#### TASK INSTRUCTIONS:
All that is needed is every line of the listing below that has "Analyst".

#### EXERCISE MATERIAL:
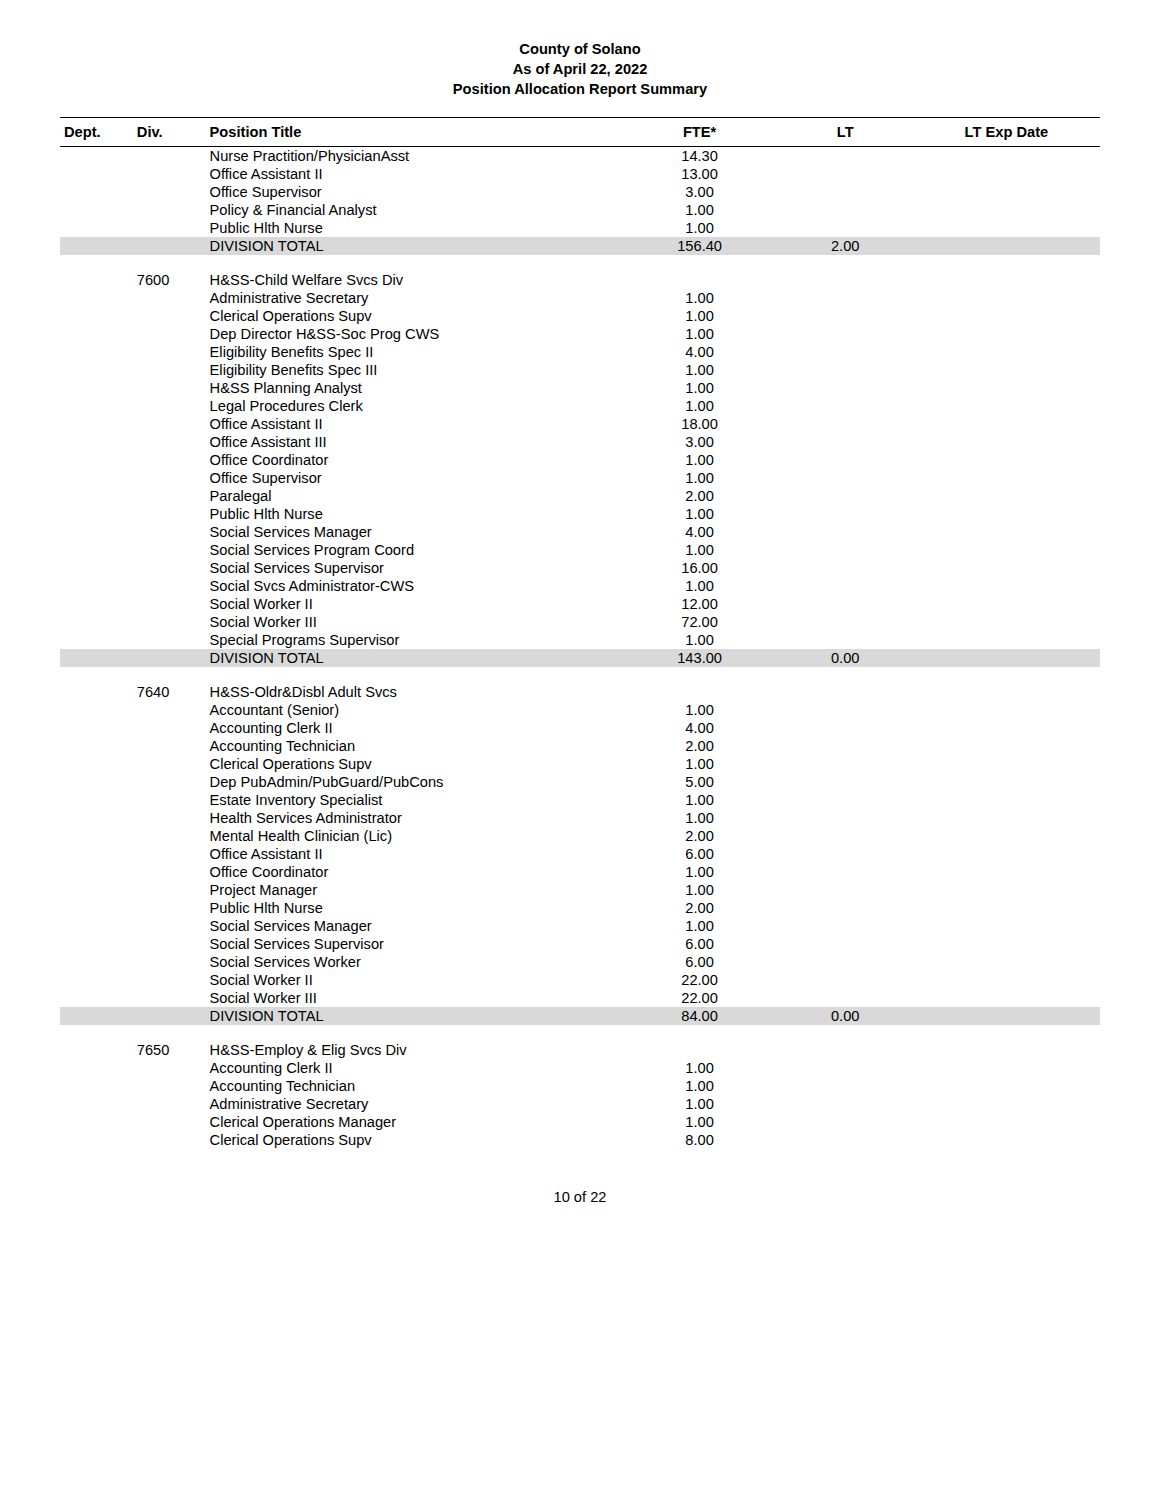County of Solano
As of April 22, 2022
Position Allocation Report Summary
| Dept. | Div. | Position Title | FTE* | LT | LT Exp Date |
| --- | --- | --- | --- | --- | --- |
| | | Nurse Practition/PhysicianAsst | 14.30 | | |
| | | Office Assistant II | 13.00 | | |
| | | Office Supervisor | 3.00 | | |
| | | Policy & Financial Analyst | 1.00 | | |
| | | Public Hlth Nurse | 1.00 | | |
| | | DIVISION TOTAL | 156.40 | 2.00 | |
| | 7600 | H&SS-Child Welfare Svcs Div | | | |
| | | Administrative Secretary | 1.00 | | |
| | | Clerical Operations Supv | 1.00 | | |
| | | Dep Director H&SS-Soc Prog CWS | 1.00 | | |
| | | Eligibility Benefits Spec II | 4.00 | | |
| | | Eligibility Benefits Spec III | 1.00 | | |
| | | H&SS Planning Analyst | 1.00 | | |
| | | Legal Procedures Clerk | 1.00 | | |
| | | Office Assistant II | 18.00 | | |
| | | Office Assistant III | 3.00 | | |
| | | Office Coordinator | 1.00 | | |
| | | Office Supervisor | 1.00 | | |
| | | Paralegal | 2.00 | | |
| | | Public Hlth Nurse | 1.00 | | |
| | | Social Services Manager | 4.00 | | |
| | | Social Services Program Coord | 1.00 | | |
| | | Social Services Supervisor | 16.00 | | |
| | | Social Svcs Administrator-CWS | 1.00 | | |
| | | Social Worker II | 12.00 | | |
| | | Social Worker III | 72.00 | | |
| | | Special Programs Supervisor | 1.00 | | |
| | | DIVISION TOTAL | 143.00 | 0.00 | |
| | 7640 | H&SS-Oldr&Disbl Adult Svcs | | | |
| | | Accountant (Senior) | 1.00 | | |
| | | Accounting Clerk II | 4.00 | | |
| | | Accounting Technician | 2.00 | | |
| | | Clerical Operations Supv | 1.00 | | |
| | | Dep PubAdmin/PubGuard/PubCons | 5.00 | | |
| | | Estate Inventory Specialist | 1.00 | | |
| | | Health Services Administrator | 1.00 | | |
| | | Mental Health Clinician (Lic) | 2.00 | | |
| | | Office Assistant II | 6.00 | | |
| | | Office Coordinator | 1.00 | | |
| | | Project Manager | 1.00 | | |
| | | Public Hlth Nurse | 2.00 | | |
| | | Social Services Manager | 1.00 | | |
| | | Social Services Supervisor | 6.00 | | |
| | | Social Services Worker | 6.00 | | |
| | | Social Worker II | 22.00 | | |
| | | Social Worker III | 22.00 | | |
| | | DIVISION TOTAL | 84.00 | 0.00 | |
| | 7650 | H&SS-Employ & Elig Svcs Div | | | |
| | | Accounting Clerk II | 1.00 | | |
| | | Accounting Technician | 1.00 | | |
| | | Administrative Secretary | 1.00 | | |
| | | Clerical Operations Manager | 1.00 | | |
| | | Clerical Operations Supv | 8.00 | | |
10 of 22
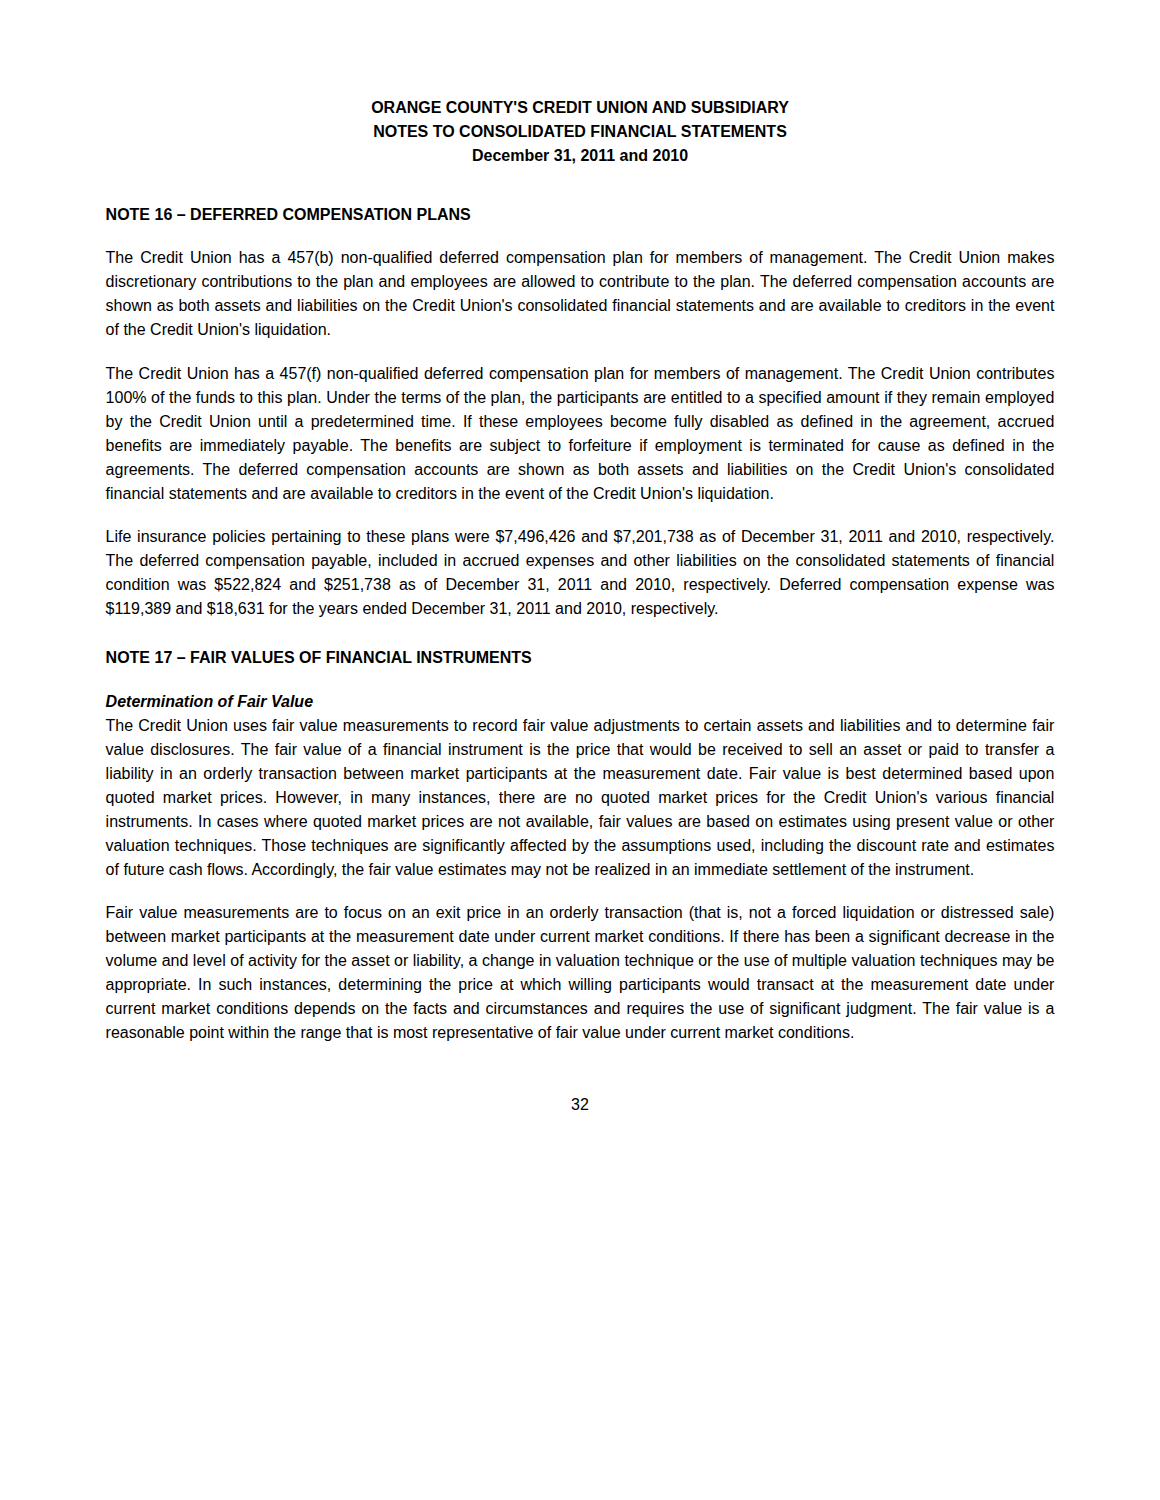ORANGE COUNTY'S CREDIT UNION AND SUBSIDIARY
NOTES TO CONSOLIDATED FINANCIAL STATEMENTS
December 31, 2011 and 2010
NOTE 16 – DEFERRED COMPENSATION PLANS
The Credit Union has a 457(b) non-qualified deferred compensation plan for members of management. The Credit Union makes discretionary contributions to the plan and employees are allowed to contribute to the plan. The deferred compensation accounts are shown as both assets and liabilities on the Credit Union's consolidated financial statements and are available to creditors in the event of the Credit Union's liquidation.
The Credit Union has a 457(f) non-qualified deferred compensation plan for members of management. The Credit Union contributes 100% of the funds to this plan. Under the terms of the plan, the participants are entitled to a specified amount if they remain employed by the Credit Union until a predetermined time. If these employees become fully disabled as defined in the agreement, accrued benefits are immediately payable. The benefits are subject to forfeiture if employment is terminated for cause as defined in the agreements. The deferred compensation accounts are shown as both assets and liabilities on the Credit Union's consolidated financial statements and are available to creditors in the event of the Credit Union's liquidation.
Life insurance policies pertaining to these plans were $7,496,426 and $7,201,738 as of December 31, 2011 and 2010, respectively. The deferred compensation payable, included in accrued expenses and other liabilities on the consolidated statements of financial condition was $522,824 and $251,738 as of December 31, 2011 and 2010, respectively. Deferred compensation expense was $119,389 and $18,631 for the years ended December 31, 2011 and 2010, respectively.
NOTE 17 – FAIR VALUES OF FINANCIAL INSTRUMENTS
Determination of Fair Value
The Credit Union uses fair value measurements to record fair value adjustments to certain assets and liabilities and to determine fair value disclosures. The fair value of a financial instrument is the price that would be received to sell an asset or paid to transfer a liability in an orderly transaction between market participants at the measurement date. Fair value is best determined based upon quoted market prices. However, in many instances, there are no quoted market prices for the Credit Union's various financial instruments. In cases where quoted market prices are not available, fair values are based on estimates using present value or other valuation techniques. Those techniques are significantly affected by the assumptions used, including the discount rate and estimates of future cash flows. Accordingly, the fair value estimates may not be realized in an immediate settlement of the instrument.
Fair value measurements are to focus on an exit price in an orderly transaction (that is, not a forced liquidation or distressed sale) between market participants at the measurement date under current market conditions. If there has been a significant decrease in the volume and level of activity for the asset or liability, a change in valuation technique or the use of multiple valuation techniques may be appropriate. In such instances, determining the price at which willing participants would transact at the measurement date under current market conditions depends on the facts and circumstances and requires the use of significant judgment. The fair value is a reasonable point within the range that is most representative of fair value under current market conditions.
32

#### REPLY TO THE EXERCISE:
| | | Policy & Financial Analyst | 1.00 | | |
| | | H&SS Planning Analyst | 1.00 | | |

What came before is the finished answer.